Hard drive reliability is closely related to temperature. By operational design, the ambient temperature is 86°F. Temperatures above 122°F or below 41°F, decrease reliability. Directed airflow up to 150 linear feet/min. is recommended for high speed drives.
All Maxtor ATA, SATA, and SCSI drives can operate with or without a fan, providing the hard disk temperature does not exceed 131°F (55°C) as measured from the top cover of the drive. Reliability will be compromised when the drive is exposed to temperatures above 55°C or 131°F. When in doubt of your system's ventilation capabilities, or ambient environment of your hard disk, add an extra cooling fan to the drive bay or system case to force air across the drive.

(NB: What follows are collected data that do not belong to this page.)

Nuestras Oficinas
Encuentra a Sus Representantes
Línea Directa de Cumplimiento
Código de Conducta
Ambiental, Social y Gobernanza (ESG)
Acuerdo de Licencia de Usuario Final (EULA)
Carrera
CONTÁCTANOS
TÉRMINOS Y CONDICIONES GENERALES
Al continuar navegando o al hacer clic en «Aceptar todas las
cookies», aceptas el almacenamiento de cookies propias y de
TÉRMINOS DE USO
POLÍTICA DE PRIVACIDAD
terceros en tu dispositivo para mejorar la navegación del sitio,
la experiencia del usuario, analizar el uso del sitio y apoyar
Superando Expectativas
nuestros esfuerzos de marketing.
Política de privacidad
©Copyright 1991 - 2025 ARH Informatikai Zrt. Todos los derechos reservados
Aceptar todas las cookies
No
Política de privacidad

Guidelines for airflow in system cases and airflow produced by drive bay fans.
The minimum specified airflow for all Maxtor hard disks is 150 LFM (Linear Feet per Minute). Most case designs and drive bay fans produce more than 150 LFM of airflow.
A 2,500 RPM, 80mm case fan moves about 482 LFM of air.
Fan flow ratings apply to ideal conditions. After mounting, typical fan flow is usually 20-30% less than the specified CFM (Cubic Feet Per Minute).
Air cooling is not affected dramatically by elevation and the air density changes associated with increased elevation.
Air cooling is directly affected by the temperature of the incoming air.
Obstructions near a fan can decrease flow rate significantly.
It's better to over-pressurize rather than under-pressurize your system case
Airflow overkill is your safest bet, since dust buildup over time reduces the systems cooling capabilities.
There is no benefit to stacking fans.
Choose the shortest path between air intake or exhaust, minimizing travel length of heated air from the hard disk, and other system components.
Don't mount your fans to push air against each other, cross flow through the case is best. (Fans pushing air in from the rear, and pulling air out the front or, vice versa) Newer case designs have provisions for mounting fans at the top of the case. This design allows the front and rear fans to pull air in, and the upper fan to push the heated air out through the roof.
Airflow for fans are usually rated in CFM and airflow for drives are usually rated in LFM.
CFM to LFM Conversion Table
05 CFM = 73.0 LFM
10 CFM = 146 LFM
15 CFM = 219 LFM
20 CFM = 292 LFM
25 CFM = 365 LFM
30 CFM = 438 LFM
35 CFM = 511 LFM
40 CFM = 584 LFM
45 CFM = 657 LFM
50 CFM = 730 LFM